Molecular self-assembly can produce stable 3D knots in chiral liquid crystals. The knots, which have been dubbed heliknotons by the researchers who discovered them, have particle-like properties and are microns in size. Their shape can be controlled using low-voltage applied fields, which means they could be transformed into highly functionalized materials for use in a host of technology applications, including electro-optical devices, microfluidics and actuators. If found in other chiral material systems, such as solid-state chiral magnets or even light fields, applications in spintronics and optical computing might also be possible.
Topological physics has been undergoing somewhat of a renaissance in recent years, but this field has a long history going back to the Victorian era. Carl Friedrich Gauss postulated, for example, that knots in a field could behave like particles, while Lord Kelvin and his contemporaries Peter Guthrie Tait and James Clerk Maxwell believed that matter could be made of real-space free-standing knots of vortices. What was surprising in these early days was that these models were introduced long before researchers had widely accepted the very existence of atoms.
In more recent years, physicists, including Tony Skyrme (for whom skyrmions are named), have modelled subatomic particles with different baryon numbers as non-singular topological solitons and their clusters. Quantum field theories, fluid mechanics and particle physics and cosmology also postulate the existence of knotted fields. And that is not all: condensed matter researchers have found that arrays of singular vortex lines and analogies of Skyrme solitons are important building blocks in exotic thermodynamic phases in superconductors, magnets and liquid crystals. Most of these knotted fields are however unstable or unable to self-organize into 3D lattices.
Energetically stable, micron-sized topological knots
A team led by Ivan Smalyukh and Jung-Shen Benny Tai of the University of Colorado at Boulder in the US are now reporting on energetically stable, micron-sized topological knots in chiral liquid crystals that behave like knotted vortices and non-singular soliton knots. These “heliknotons” indeed behave like particles in that they show 3D Brownian motion and self-assemble into 3D crystals.
The researchers observed the structures in commercially available liquid crystals doped with chiral molecules that caused all the molecules to rotate like a corkscrew along the helical axis.By applying an electric field, they created vortex lines, which spontaneously tied themselves into knots in a helical background.
“It is as if the molecules know how to tie a knot and self-assemble into these structures themselves,” explains Smalyukh. “They also know how to then self-assemble 3D crystals from many such knots. Thanks to numerical analyses, we found that these knots are favourable for the material since they lower the total energy of the system.”
The team says it used precision laser tweezers to move these knots around.

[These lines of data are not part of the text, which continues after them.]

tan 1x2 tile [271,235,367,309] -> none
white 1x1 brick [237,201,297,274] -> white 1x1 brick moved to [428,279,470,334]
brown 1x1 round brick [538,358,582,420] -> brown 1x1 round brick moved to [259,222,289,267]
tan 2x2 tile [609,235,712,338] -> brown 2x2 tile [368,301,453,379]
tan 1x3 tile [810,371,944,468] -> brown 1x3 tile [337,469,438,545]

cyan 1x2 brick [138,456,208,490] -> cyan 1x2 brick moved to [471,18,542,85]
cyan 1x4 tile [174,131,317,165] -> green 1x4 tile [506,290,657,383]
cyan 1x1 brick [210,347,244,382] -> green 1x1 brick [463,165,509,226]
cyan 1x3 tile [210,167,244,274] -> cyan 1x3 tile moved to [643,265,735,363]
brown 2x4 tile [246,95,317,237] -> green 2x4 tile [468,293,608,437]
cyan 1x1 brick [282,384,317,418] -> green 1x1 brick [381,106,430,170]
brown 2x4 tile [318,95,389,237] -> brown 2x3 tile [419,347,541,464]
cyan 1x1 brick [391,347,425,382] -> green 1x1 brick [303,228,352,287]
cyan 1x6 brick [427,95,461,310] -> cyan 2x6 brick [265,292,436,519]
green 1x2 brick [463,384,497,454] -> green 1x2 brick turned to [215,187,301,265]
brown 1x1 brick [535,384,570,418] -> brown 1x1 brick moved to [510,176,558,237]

The knots self-assemble into either 2D or 3D lattices with open or closed structures (such as the Kagome lattice), but they only form the types of crystals that minimize the liquid crystal’s free energy.
Different topologies
“The knots we demonstrate in our work have different topologies that manifest as the crossing, or linking, number,” adds Smalyukh. “By choosing different material parameters, such as sample thickness and applied field strength, diverse types of knots can emerge.
“One important property of these structure is that they are topologically distinct – you can’t smoothly morph from one to another without tearing the continuum of the field. This proves that they are topologically protected.”
This topological protection makes them good candidates for use as information carriers, he tells Physics World. “As with liquid crystals, which are widely employed in displays and can be switched from one state to another by a low voltage, so these knots also strongly respond to applied electric fields, switching between different chiral versions, synclinic- and anticlinic-tilted, of self-assembled crystals of knots in the lattice.”
Negative order appears in liquid crystals
Giant electrostriction
“The shape and size of these knots and their crystals also show giant electrostriction – that is, their shape and size dramatically change with applied field – a phenomenon that might be exploited in electro-optics devices, for example,” he adds. “This giant electrostriction, together with their facile response and optical properties, could also enable applications in microfluidics and actuator devices.”
The new type of stable knotted field in liquid crystals demonstrated by Smalyukh, Tai and colleagues is of fundamental importance for mathematicians and physicists and it might even appear in materials other than liquid crystals, says Smalyukh. “We are highly confident that this is the case and have begun to look for these structures in chiral material systems, such as solid-state chiral magnets and even light fields.”
Full details of the research are reported in Science 10.1126/science.aaz0479.